Providing relatable role models for young people is a guiding principle by which STEM practitioners hope to motivate scientists of the future and diversify their ranks. Conscious of the importance of this endeavor, New York University researchers Jessica Gladstone and Andrei Cimpian examined the literature on role modeling to identify strategies for maximizing its motivational impact. Their meta-analysis suggests important nuances that should be taken into account when designing such programs.
Gladstone and Cimpian began by analyzing four theories of motivation—social cognitive theory, expectancy-value theory, mindset theory, and attribution theory—and find considerable overlap in the features of an effective role model. When specifically applied to STEM, these features include a role model’s perceived competence, their perceived similarity to the student, and the seeming attainability of their STEM career. Each of these could increase students’ motivation to pursue STEM, but the researchers hypothesize that different attributes impact different students in a variety of ways. (None of this is rocket science, so to speak.)
They then dug into the extensive role modeling literature looking for studies conducted in a STEM-relevant domain that also included STEM-specific outcome variables such as performance, interest, and sense of belonging in a scientific field. The researchers identified fifty-five studies published between 1976 and 2019 and analyzed each for evidence of the impacts of the role model attributes noted above. They also looked for the ways in which four specific student-level moderators (gender, race and ethnicity, age, and identification with STEM) interacted with role model effects.
Gladstone and Cimpian found evidence that suggests that the perceived competence of role models is highly motivating for students, particularly if the student and role model share characteristics such as gender or race, but there also seems to be a limit. Role models perceived as “exceptional” (think perfect ACT scores, medal winners, top of the class at Yale, etc.) were actually demotivating to all but a handful of students. The researchers caution that this evidence emerged from a small fraction of the studies they analyzed, but it stands to reason that being exposed to only “the best and the brightest” exemplars would be less impressive to young people who do not see themselves that way.
This conclusion led Gladstone and Cimpian to break down the perceived similarity characteristic between students and role models into demographic and psychological dimensions. When role models belonged to groups that are underrepresented in STEM (e.g., women and people of color), they often had positive effects for all students, regardless of demographic similarity. In contrast, majority-group models (e.g., men or White people) did not motivate students from underrepresented groups and were sometimes demotivating in a similar manner as was seen in the competence dimension.
Characteristics that increased the role model’s psychological similarity to students—such as stereotypical “non-nerdy” pursuits like playing music or sports—generally had positive effects on student motivation. Prompting students to reflect on their similarity to the role models was also sometimes effective in boosting connection and motivation. Finally, every instance in which exposure to a role model lowered STEM motivation was linked in some way to the perceived unattainability of the role model’s career. Efforts to “demystify” STEM careers and the pathways to reach them were generally positively related to student motivation.
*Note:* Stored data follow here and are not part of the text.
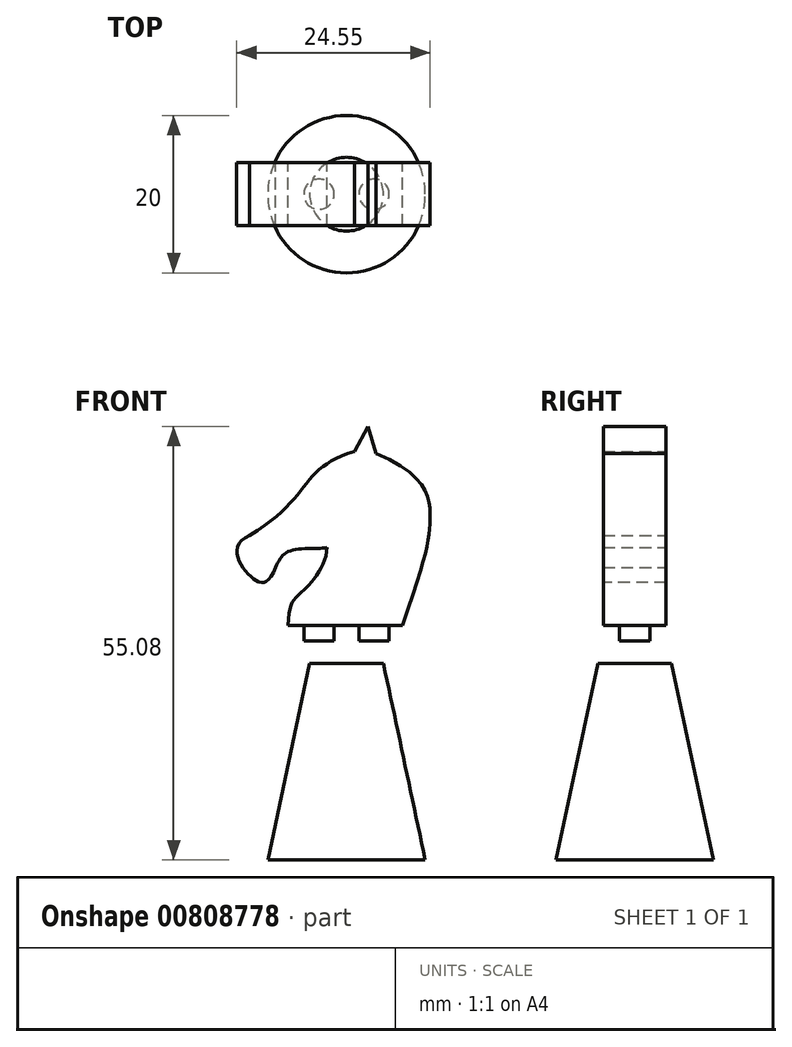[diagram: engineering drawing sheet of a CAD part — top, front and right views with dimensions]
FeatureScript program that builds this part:
annotation { "Feature Type Name" : "Feature", "Feature Type Description" : "" }
export const myFeature = defineFeature(function(context is Context, id is Id, definition is map)
    precondition{}
    {
        {
            var Q0;
            Q0=qCreatedBy(makeId("Top.planeOp"),FACE);
            var sketch = newSketch(context, id + "F0", { "sketchPlane" : qUnion([Q0])});
            skCircle(sketch, "E0", {"center": v(0, 0) * mm, "radius": 12.5 * mm});
            skSolve(sketch);
        }
        {
            var Q0;
            Q0=qCreatedBy(makeId("Top.planeOp"),FACE);
            cPlane(context, id + "F1", {"entities" : qUnion([Q0]), "cplaneType" : CPlaneType.OFFSET, "offset" : 10 * mm, "oppositeDirection" : true, "width" : 150 * mm, "height" : 150 * mm});
        }
        {
            var Q0;
            Q0=qCreatedBy(id+"F1.planeOp",FACE);
            var sketch = newSketch(context, id + "F2", { "sketchPlane" : qUnion([Q0])});
            skCircle(sketch, "E1", {"center": v(0, 0) * mm, "radius": 16 * mm});
            skSolve(sketch);
        }
        {
            var Q0;
            Q0=qCreatedBy(makeId("Top.planeOp"),FACE);
            var sketch = newSketch(context, id + "F3", { "sketchPlane" : qUnion([Q0])});
            skCircle(sketch, "E2", {"center": v(0, 0) * mm, "radius": 10 * mm});
            skSolve(sketch);
        }
        {
            var Q0;
            Q0=makeQuery(id+"F3.imprint","IMPRINT",FACE,{"disambiguationData":[TD([[makeQuery(id+"F3.imprint","IMPRINT",EDGE,{"derivedFrom":sQuery(id+"F3.wireOp",EDGE,"E2")}),1.0]])]});
            extrude(context, id + "F4", {"entities" : qUnion([Q0]), "depth" : 25 * mm, "hasDraft" : true, "draftAngle" : 12 * degree, "draftPullDirection" : true});
        }
        {
            var Q0;
            Q0=qCreatedBy(makeId("Front.planeOp"),FACE);
            var sketch = newSketch(context, id + "F5", { "sketchPlane" : qUnion([Q0])});
            skLineSegment(sketch, "E3", {"start": v(1, 51.9) * mm, "end": v(2.75, 55.08) * mm});
            skLineSegment(sketch, "E4", {"start": v(2.75, 55.08) * mm, "end": v(3.75, 51.64) * mm});
            skLineSegment(sketch, "E5", {"start": v(7.1, 29.82) * mm, "end": v(-7.42, 29.82) * mm});
            skFitSpline(sketch, "E6", {"points": [v(-9.02, 37.15) * mm, v(-12.24, 36.11) * mm, v(-12.3, 41.24) * mm], "startDerivative": vector(-6.43, -16.65) * mm, "endDerivative": vector(15.61, 6.41) * mm});
            skFitSpline(sketch, "E7", {"points": [v(3.75, 51.64) * mm, v(10.61, 43.56) * mm, v(7.1, 29.82) * mm], "startDerivative": vector(43.12, -18.02) * mm, "endDerivative": vector(-17.86, -51.15) * mm});
            skFitSpline(sketch, "E8", {"points": [v(-12.3, 41.24) * mm, v(1, 51.9) * mm], "startDerivative": vector(24.1, 14.49) * mm, "endDerivative": vector(20.98, 5.99) * mm});
            skFitSpline(sketch, "E9", {"points": [v(-7.42, 29.82) * mm, v(-5.47, 34.22) * mm, v(-2.48, 39.7) * mm], "startDerivative": vector(0.56, 20.85) * mm, "endDerivative": vector(0.47, 12.19) * mm});
            skFitSpline(sketch, "E10", {"points": [v(-9.02, 37.15) * mm, v(-7.07, 39.3) * mm, v(-2.48, 39.7) * mm], "startDerivative": vector(3.09, 7.13) * mm, "endDerivative": vector(5.27, 1.22) * mm});
            skSolve(sketch);
        }
        {
            var Q0;
            Q0=makeQuery(id+"F5.imprint","IMPRINT",FACE,{"disambiguationData":[TD([[makeQuery(id+"F5.imprint","IMPRINT",EDGE,{"derivedFrom":sQuery(id+"F5.wireOp",EDGE,"E3")}),-1.0]])]});
            extrude(context, id + "F6", {"entities" : qUnion([Q0]), "endBound" : BoundingType.SYMMETRIC, "depth" : 8 * mm, "offsetDistance" : 25 * mm});
        }
        {
            var Q0;
            Q0=makeQuery(id+"F6.opExtrude","SWEPT_FACE",FACE,{"disambiguationData":[OSD([sQuery(id+"F5.wireOp",EDGE,"E5")])]});
            var sketch = newSketch(context, id + "F7", { "sketchPlane" : qUnion([Q0])});
            skCircle(sketch, "E11", {"center": v(-3.5, 0) * mm, "radius": 1.93 * mm});
            skCircle(sketch, "E12", {"center": v(3.5, 0) * mm, "radius": 1.93 * mm});
            skSolve(sketch);
        }
        {
            var Q0;
            Q0=makeQuery(id+"F7.imprint","IMPRINT",FACE,{"disambiguationData":[TD([[makeQuery(id+"F7.imprint","IMPRINT",EDGE,{"derivedFrom":sQuery(id+"F7.wireOp",EDGE,"E11")}),1.0]])]});
            var Q1;
            Q1=makeQuery(id+"F7.imprint","IMPRINT",FACE,{"disambiguationData":[TD([[makeQuery(id+"F7.imprint","IMPRINT",EDGE,{"derivedFrom":sQuery(id+"F7.wireOp",EDGE,"E12")}),1.0]])]});
            extrude(context, id + "F8", {"entities" : qUnion([Q0, Q1]), "operationType" : NewBodyOperationType.ADD, "depth" : 2 * mm, "offsetDistance" : 25 * mm});
        }
    });
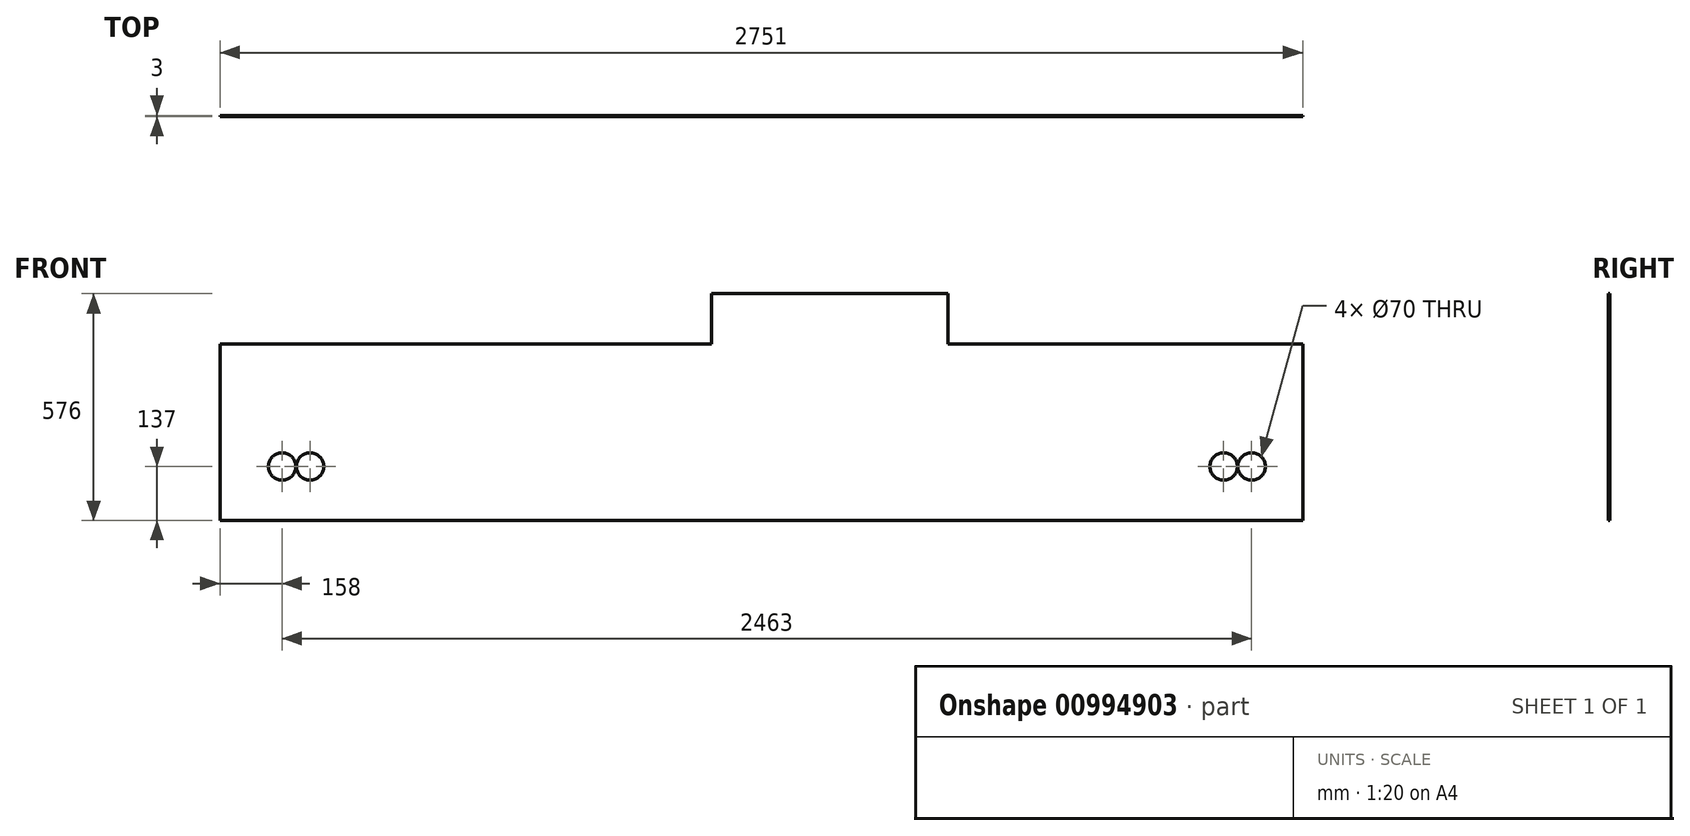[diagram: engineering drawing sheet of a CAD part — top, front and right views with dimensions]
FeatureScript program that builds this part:
annotation { "Feature Type Name" : "Feature", "Feature Type Description" : "" }
export const myFeature = defineFeature(function(context is Context, id is Id, definition is map)
    precondition{}
    {
        {
            var Q0;
            Q0=qCreatedBy(makeId("Front.planeOp"), FACE);
            var sketch = newSketch(context, id + "F0", { "sketchPlane" : qUnion([Q0])});
            skLineSegment(sketch, "E0.bottom", {"start": v(0, 0) * mm, "end": v(-2751, 0) * mm});
            skLineSegment(sketch, "E0.top", {"start": v(0, 448) * mm, "end": v(-902, 448) * mm});
            skLineSegment(sketch, "E0.left", {"start": v(0, 0) * mm, "end": v(0, 448) * mm});
            skLineSegment(sketch, "E0.right", {"start": v(-2751, 0) * mm, "end": v(-2751, 448) * mm});
            skCircle(sketch, "E1", {"center": v(-201, 137) * mm, "radius": 35 * mm});
            skCircle(sketch, "E2", {"center": v(-130, 137) * mm, "radius": 35 * mm});
            skCircle(sketch, "E3", {"center": v(-2593, 137) * mm, "radius": 35 * mm});
            skCircle(sketch, "E4", {"center": v(-2522, 137) * mm, "radius": 35 * mm});
            skLineSegment(sketch, "E5.top", {"start": v(-1502, 576) * mm, "end": v(-902, 576) * mm});
            skLineSegment(sketch, "E5.left", {"start": v(-1502, 448) * mm, "end": v(-1502, 576) * mm});
            skLineSegment(sketch, "E5.right", {"start": v(-902, 448) * mm, "end": v(-902, 576) * mm});
            skLineSegment(sketch, "E6.trimOffspring", {"start": v(-1502, 448) * mm, "end": v(-2751, 448) * mm});
            skSolve(sketch);
        }
        {
            var Q0;
            Q0 = qSketchRegion(id + "F0", true);
            extrude(context, id + "F1", {"entities" : qUnion([Q0]), "depth" : 3 * mm, "offsetDistance" : 25 * mm});
        }
    });
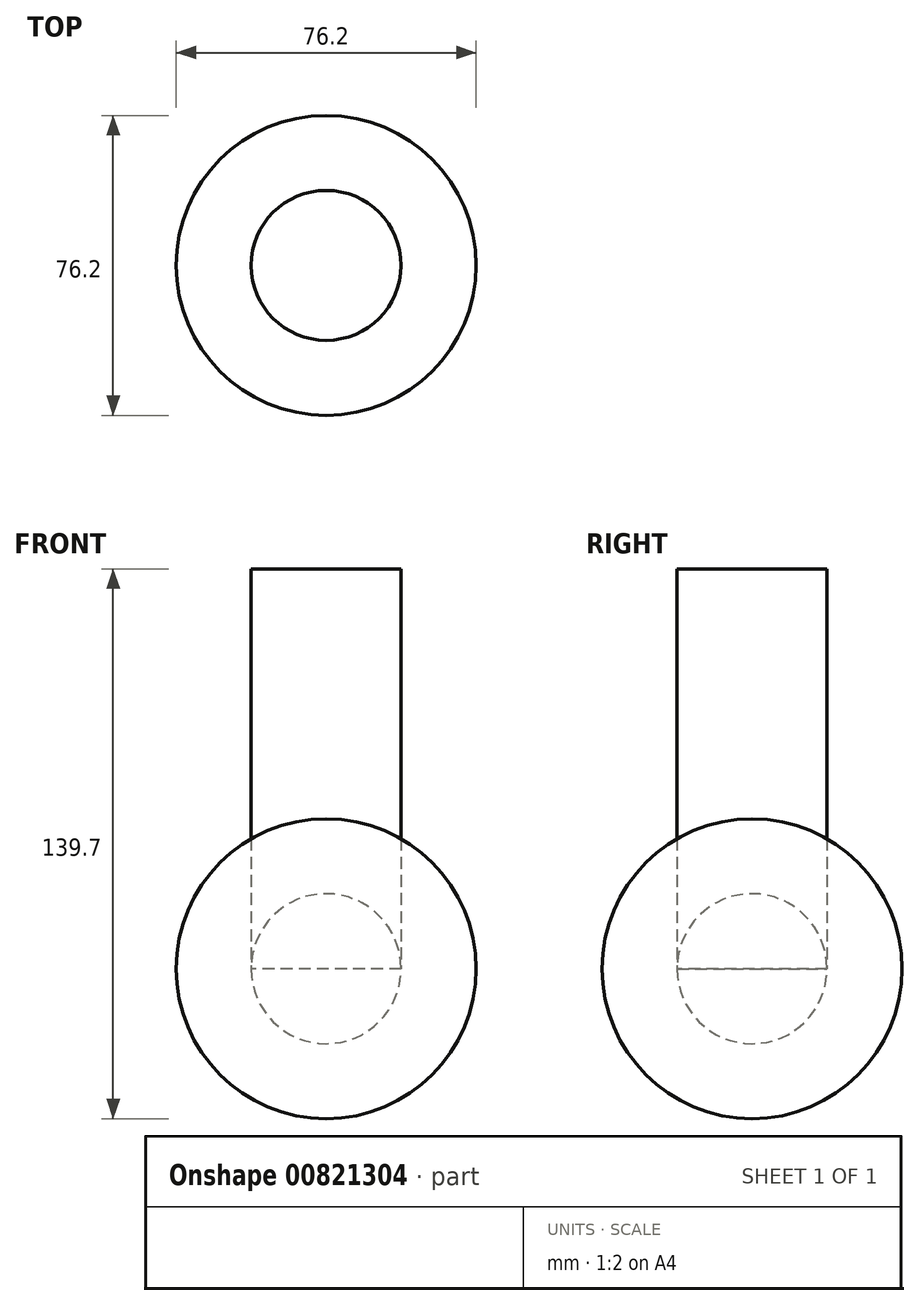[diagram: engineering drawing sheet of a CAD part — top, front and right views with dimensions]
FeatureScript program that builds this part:
annotation { "Feature Type Name" : "Feature", "Feature Type Description" : "" }
export const myFeature = defineFeature(function(context is Context, id is Id, definition is map)
    precondition{}
    {
        {
            var Q0;
            Q0=qCreatedBy(makeId("Top.planeOp"),FACE);
            var sketch = newSketch(context, id + "F0", { "sketchPlane" : qUnion([Q0])});
            skCircle(sketch, "E0", {"center": v(0, 0) * mm, "radius": 38.1 * mm});
            skLineSegment(sketch, "E1", {"start": v(0, 0) * mm, "end": v(0, 38.1) * mm});
            skLineSegment(sketch, "E2", {"start": v(0, 0) * mm, "end": v(0, -38.1) * mm});
            skCircle(sketch, "E3", {"center": v(0, 0) * mm, "radius": 19.05 * mm});
            skSolve(sketch);
        }
        {
            var Q0;
            {var subQ0=sQuery(id+"F0.wireOp",EDGE,"E1");var subQ1=sQuery(id+"F0.wireOp",EDGE,"E0");var subQ2=makeQuery(id+"F0.imprint","INTERSECT",VERTEX,{"derivedFrom":[subQ1,subQ0]});Q0=makeQuery(id+"F0.imprint","IMPRINT",FACE,{"disambiguationData":[TD([[makeQuery(id+"F0.imprint","IMPRINT",EDGE,{"disambiguationData":[TD([[subQ2,-1.0]])],"derivedFrom":subQ1}),1.0]])]});}
            var Q1;
            Q1=sQuery(id+"F0.wireOp",EDGE,"E1");
            revolve(context, id + "F1", {"surfaceOperationType" : NewSurfaceOperationType.NEW, "entities" : qUnion([Q0]), "axis" : qUnion([Q1]), "revolveType" : RevolveType.FULL});
        }
        {
            var Q0;
            {var subQ0=sQuery(id+"F0.wireOp",EDGE,"E2");var subQ1=sQuery(id+"F0.wireOp",EDGE,"E1");var subQ2=makeQuery(id+"F0.imprint","INTERSECT",VERTEX,{"derivedFrom":[subQ1,subQ0]});Q0=makeQuery(id+"F0.imprint","IMPRINT",FACE,{"disambiguationData":[TD([[makeQuery(id+"F0.imprint","IMPRINT",EDGE,{"disambiguationData":[TD([[subQ2,-1.0]])],"derivedFrom":subQ1}),1.0]])]});}
            var Q1;
            {var subQ0=sQuery(id+"F0.wireOp",EDGE,"E2");var subQ1=sQuery(id+"F0.wireOp",EDGE,"E1");var subQ2=makeQuery(id+"F0.imprint","INTERSECT",VERTEX,{"derivedFrom":[subQ1,subQ0]});Q1=makeQuery(id+"F0.imprint","IMPRINT",FACE,{"disambiguationData":[TD([[makeQuery(id+"F0.imprint","IMPRINT",EDGE,{"disambiguationData":[TD([[subQ2,-1.0]])],"derivedFrom":subQ1}),-1.0]])]});}
            extrude(context, id + "F2", {"entities" : qUnion([Q0, Q1]), "depth" : 101.6 * mm, "offsetDistance" : 25.4 * mm});
        }
    });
Overall, it appears that not all STEM role models are motivating to all students. In fact, a number of the role models that adults may think are super awesome can serve to turn off students who cannot see themselves resembling those individuals. Very few people in middle or high school will seriously picture themselves becoming the next Stephen Hawking, but Katherine Johnson’s life and work, unsung for far too long, shows us a more relatable option. And best of all, there are far more of the latter than the former available to showcase. Gladstone and Cimpian offer four solid recommendations for choosing and presenting role models in the most effective way. STEM practitioners need to think outside of the box if they want to move kids from seeing what they can be to being what they have seen.
SOURCE: Jessica R. Gladstone and Andrei Cimpian, “Which role models are effective for which students? A systematic review and four recommendations for maximizing the effectiveness of role models in STEM,” International Journal of STEM Education (December 2021).